ACTIVITY: Pull every line from the records below and reproduce each one word for word, leaving the pictures out.

GIVEN RECORDS:
==============================
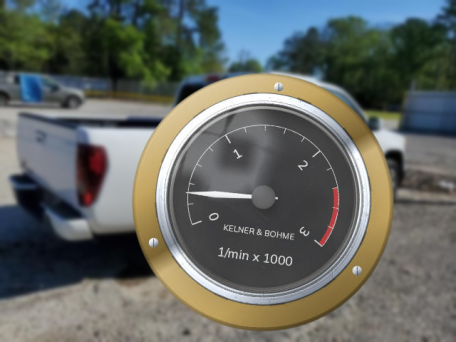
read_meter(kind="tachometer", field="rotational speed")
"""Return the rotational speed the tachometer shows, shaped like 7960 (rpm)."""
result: 300 (rpm)
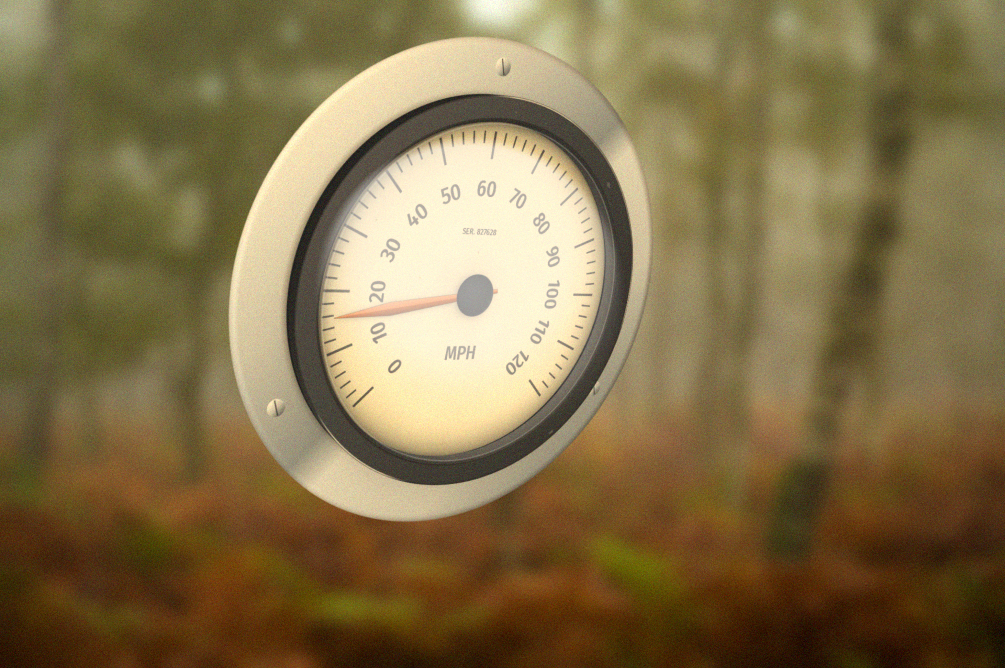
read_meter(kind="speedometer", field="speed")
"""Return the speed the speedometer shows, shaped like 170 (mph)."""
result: 16 (mph)
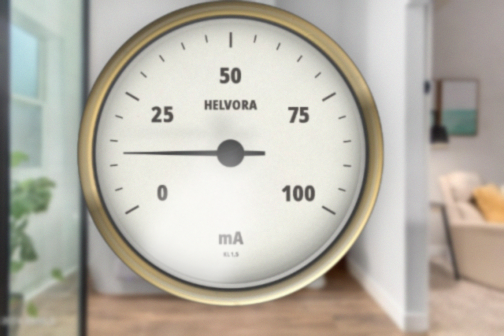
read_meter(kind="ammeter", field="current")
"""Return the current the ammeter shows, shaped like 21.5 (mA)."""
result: 12.5 (mA)
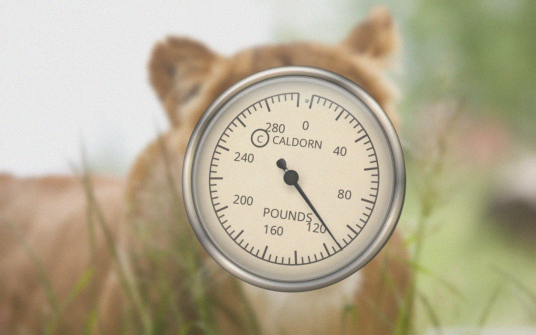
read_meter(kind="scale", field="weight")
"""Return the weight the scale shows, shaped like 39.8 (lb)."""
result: 112 (lb)
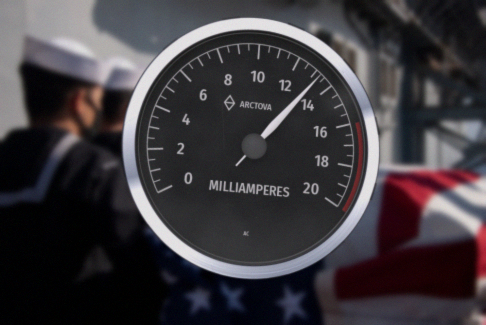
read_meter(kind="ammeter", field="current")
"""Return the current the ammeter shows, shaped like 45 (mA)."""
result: 13.25 (mA)
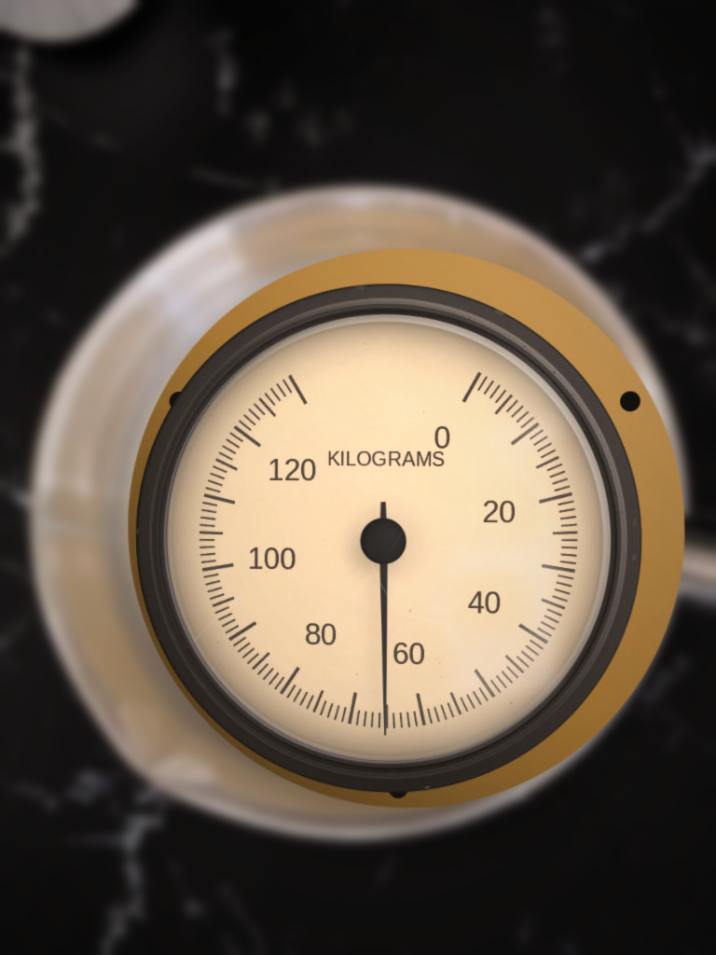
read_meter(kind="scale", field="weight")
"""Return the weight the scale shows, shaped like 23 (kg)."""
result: 65 (kg)
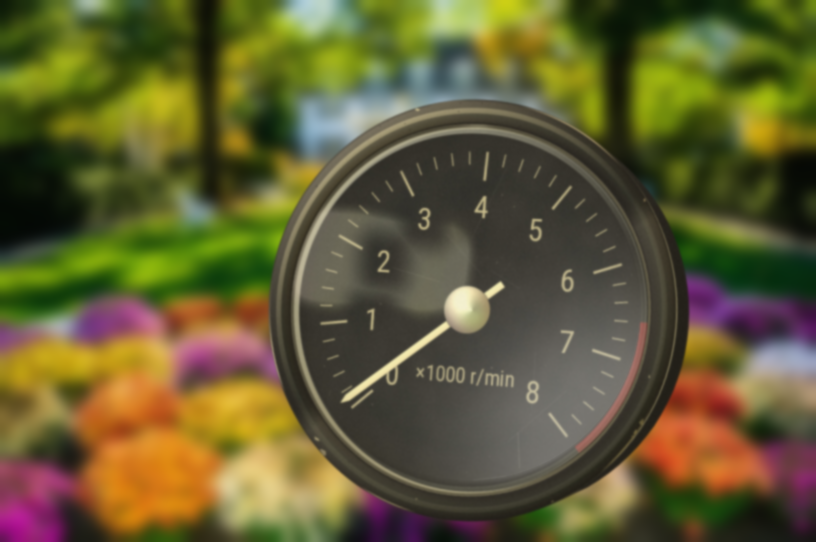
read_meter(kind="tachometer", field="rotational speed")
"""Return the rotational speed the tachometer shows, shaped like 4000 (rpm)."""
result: 100 (rpm)
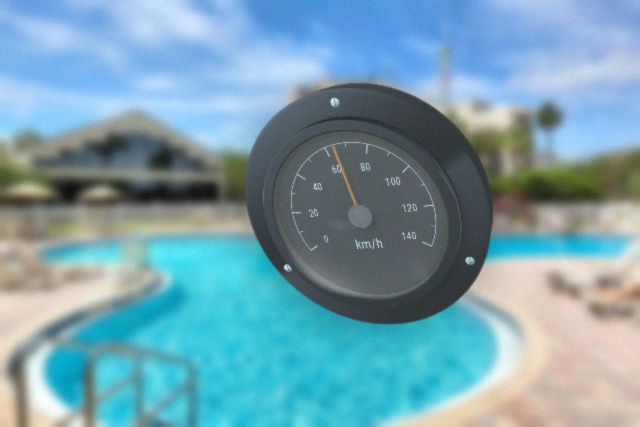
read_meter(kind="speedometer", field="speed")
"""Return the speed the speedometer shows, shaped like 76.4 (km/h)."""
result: 65 (km/h)
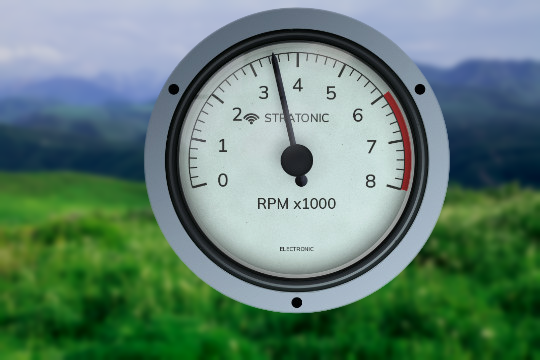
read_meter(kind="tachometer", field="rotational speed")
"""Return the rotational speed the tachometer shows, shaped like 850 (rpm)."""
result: 3500 (rpm)
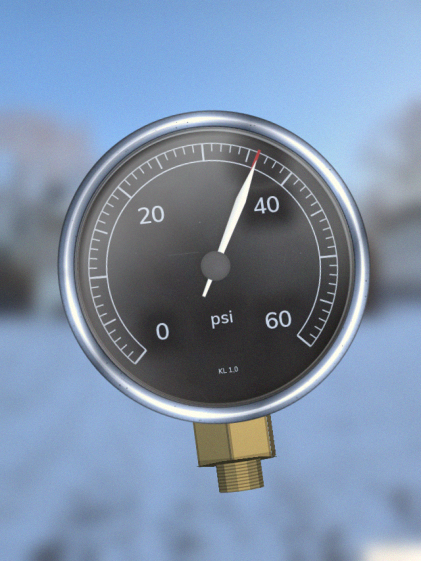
==============================
ANSWER AREA:
read_meter(kind="tachometer", field="rotational speed")
"""Return the rotational speed the tachometer shows, shaped like 7960 (rpm)."""
result: 300 (rpm)
read_meter(kind="speedometer", field="speed")
"""Return the speed the speedometer shows, shaped like 170 (mph)."""
result: 16 (mph)
read_meter(kind="ammeter", field="current")
"""Return the current the ammeter shows, shaped like 21.5 (mA)."""
result: 12.5 (mA)
read_meter(kind="scale", field="weight")
"""Return the weight the scale shows, shaped like 39.8 (lb)."""
result: 112 (lb)
read_meter(kind="ammeter", field="current")
"""Return the current the ammeter shows, shaped like 45 (mA)."""
result: 13.25 (mA)
read_meter(kind="scale", field="weight")
"""Return the weight the scale shows, shaped like 23 (kg)."""
result: 65 (kg)
read_meter(kind="tachometer", field="rotational speed")
"""Return the rotational speed the tachometer shows, shaped like 4000 (rpm)."""
result: 100 (rpm)
read_meter(kind="speedometer", field="speed")
"""Return the speed the speedometer shows, shaped like 76.4 (km/h)."""
result: 65 (km/h)
read_meter(kind="tachometer", field="rotational speed")
"""Return the rotational speed the tachometer shows, shaped like 850 (rpm)."""
result: 3500 (rpm)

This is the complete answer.